Biden downgrades Trump’s proposed 2022 military budget

Joe Biden has sent a request to the US Congress for the fiscal year 2022 military budget of $715 billion. This figure is lower than the one allocated to the Pentagon for 2022 by Trump but slightly higher than the 2021 military spending.

On Friday, 9 April, the US President made his first request for the 2022 military budget that would be allocated to the Department of Defense for the fiscal year 2022.

Joe Biden proposes a figure of 715 billion dollars, which is seven billion dollars less than the last forecast for future spending by the US armed forces, made by Donald Trump at the end of his presidency.

The figure marks a slight increase from the total of $705.4 billion allocated directly to the Pentagon for the fiscal year 2021.

Within the budget, Joe Biden proposed to remove spending on Overseas Contingency Operations (OCO).
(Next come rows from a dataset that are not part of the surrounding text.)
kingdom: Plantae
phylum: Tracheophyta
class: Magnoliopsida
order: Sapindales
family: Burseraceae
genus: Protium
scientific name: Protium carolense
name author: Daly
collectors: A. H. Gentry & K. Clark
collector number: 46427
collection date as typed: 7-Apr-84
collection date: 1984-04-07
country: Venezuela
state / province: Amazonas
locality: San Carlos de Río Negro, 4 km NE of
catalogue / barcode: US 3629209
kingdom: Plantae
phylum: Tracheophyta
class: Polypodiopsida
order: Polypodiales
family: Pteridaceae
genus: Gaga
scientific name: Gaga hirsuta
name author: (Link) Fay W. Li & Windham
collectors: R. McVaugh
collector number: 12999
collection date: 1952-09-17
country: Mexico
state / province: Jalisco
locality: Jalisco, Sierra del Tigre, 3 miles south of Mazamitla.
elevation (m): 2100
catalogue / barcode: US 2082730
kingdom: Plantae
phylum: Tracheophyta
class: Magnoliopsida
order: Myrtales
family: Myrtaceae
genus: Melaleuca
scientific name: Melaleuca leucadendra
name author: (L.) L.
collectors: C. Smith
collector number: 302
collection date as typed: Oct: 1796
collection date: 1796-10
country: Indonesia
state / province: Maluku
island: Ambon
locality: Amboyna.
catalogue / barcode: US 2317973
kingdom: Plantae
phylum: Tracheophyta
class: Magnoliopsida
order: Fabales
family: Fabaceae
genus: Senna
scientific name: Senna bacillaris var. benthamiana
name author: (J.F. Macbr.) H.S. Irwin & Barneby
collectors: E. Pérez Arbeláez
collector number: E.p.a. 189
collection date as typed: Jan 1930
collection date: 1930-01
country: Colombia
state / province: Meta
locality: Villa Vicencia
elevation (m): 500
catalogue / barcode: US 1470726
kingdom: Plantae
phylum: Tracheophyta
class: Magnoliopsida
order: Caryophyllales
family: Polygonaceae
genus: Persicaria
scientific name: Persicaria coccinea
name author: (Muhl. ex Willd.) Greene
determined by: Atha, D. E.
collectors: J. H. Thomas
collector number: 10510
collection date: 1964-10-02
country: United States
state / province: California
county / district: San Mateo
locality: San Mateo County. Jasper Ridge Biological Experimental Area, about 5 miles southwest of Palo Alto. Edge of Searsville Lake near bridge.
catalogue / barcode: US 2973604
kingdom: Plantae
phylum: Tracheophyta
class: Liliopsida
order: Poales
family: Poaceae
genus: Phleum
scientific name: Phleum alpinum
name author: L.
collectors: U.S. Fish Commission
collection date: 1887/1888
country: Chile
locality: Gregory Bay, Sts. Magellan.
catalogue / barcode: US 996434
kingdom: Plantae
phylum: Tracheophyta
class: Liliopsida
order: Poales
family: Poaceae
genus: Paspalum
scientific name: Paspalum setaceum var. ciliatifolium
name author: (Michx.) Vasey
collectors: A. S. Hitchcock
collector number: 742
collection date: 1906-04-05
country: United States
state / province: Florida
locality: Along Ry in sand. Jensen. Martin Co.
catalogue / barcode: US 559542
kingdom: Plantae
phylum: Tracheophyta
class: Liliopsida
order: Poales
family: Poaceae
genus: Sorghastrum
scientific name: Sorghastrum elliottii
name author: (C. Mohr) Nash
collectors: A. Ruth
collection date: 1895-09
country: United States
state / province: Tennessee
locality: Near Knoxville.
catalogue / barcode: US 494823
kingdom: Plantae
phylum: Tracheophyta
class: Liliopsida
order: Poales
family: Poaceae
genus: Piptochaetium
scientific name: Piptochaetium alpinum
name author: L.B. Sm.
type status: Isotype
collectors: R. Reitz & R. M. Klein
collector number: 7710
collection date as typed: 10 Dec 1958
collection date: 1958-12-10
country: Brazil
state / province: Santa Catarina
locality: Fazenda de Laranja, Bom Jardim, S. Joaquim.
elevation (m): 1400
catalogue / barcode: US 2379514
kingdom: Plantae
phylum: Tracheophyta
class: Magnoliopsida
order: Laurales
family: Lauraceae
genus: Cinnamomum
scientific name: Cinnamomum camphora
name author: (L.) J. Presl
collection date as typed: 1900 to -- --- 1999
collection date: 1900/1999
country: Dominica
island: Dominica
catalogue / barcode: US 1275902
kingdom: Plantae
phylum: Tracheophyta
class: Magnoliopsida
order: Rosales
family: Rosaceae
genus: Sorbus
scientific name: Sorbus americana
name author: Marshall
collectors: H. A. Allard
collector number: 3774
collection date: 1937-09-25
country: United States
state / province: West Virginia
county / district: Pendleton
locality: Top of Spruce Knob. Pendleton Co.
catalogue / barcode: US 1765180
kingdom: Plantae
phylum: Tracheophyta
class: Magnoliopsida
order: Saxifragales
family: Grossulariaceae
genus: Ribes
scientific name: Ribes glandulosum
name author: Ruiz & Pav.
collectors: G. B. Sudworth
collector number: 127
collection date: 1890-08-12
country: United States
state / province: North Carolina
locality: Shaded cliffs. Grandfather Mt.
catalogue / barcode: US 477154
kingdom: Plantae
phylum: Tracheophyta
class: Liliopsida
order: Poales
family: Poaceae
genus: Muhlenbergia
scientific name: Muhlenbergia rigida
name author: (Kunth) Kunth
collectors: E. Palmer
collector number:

For the year 2021, this line has been forecast at $69 billion.

The world’s largest military budget far from clear

For the first time in a decade, the 2022 US fiscal budget will allow Congress to reallocate money between military and civilian spending and vice versa, Bloomberg reports.

In the political context across the Atlantic, this means that Joe Biden’s proposal can be reviewed by both Democrats, who may call for a larger reduction in the defense budget, and Republicans, Bloomberg continues.

The latter will most likely insist on an annual increase of 3% to 5% in the budgetary resources allocated to national security – the growth rate announced in 2017 by the Pentagon for the period 2018-2023.

In the coming months, the President of the United States is expected to present a more detailed national budget proposal to Congress and the American people.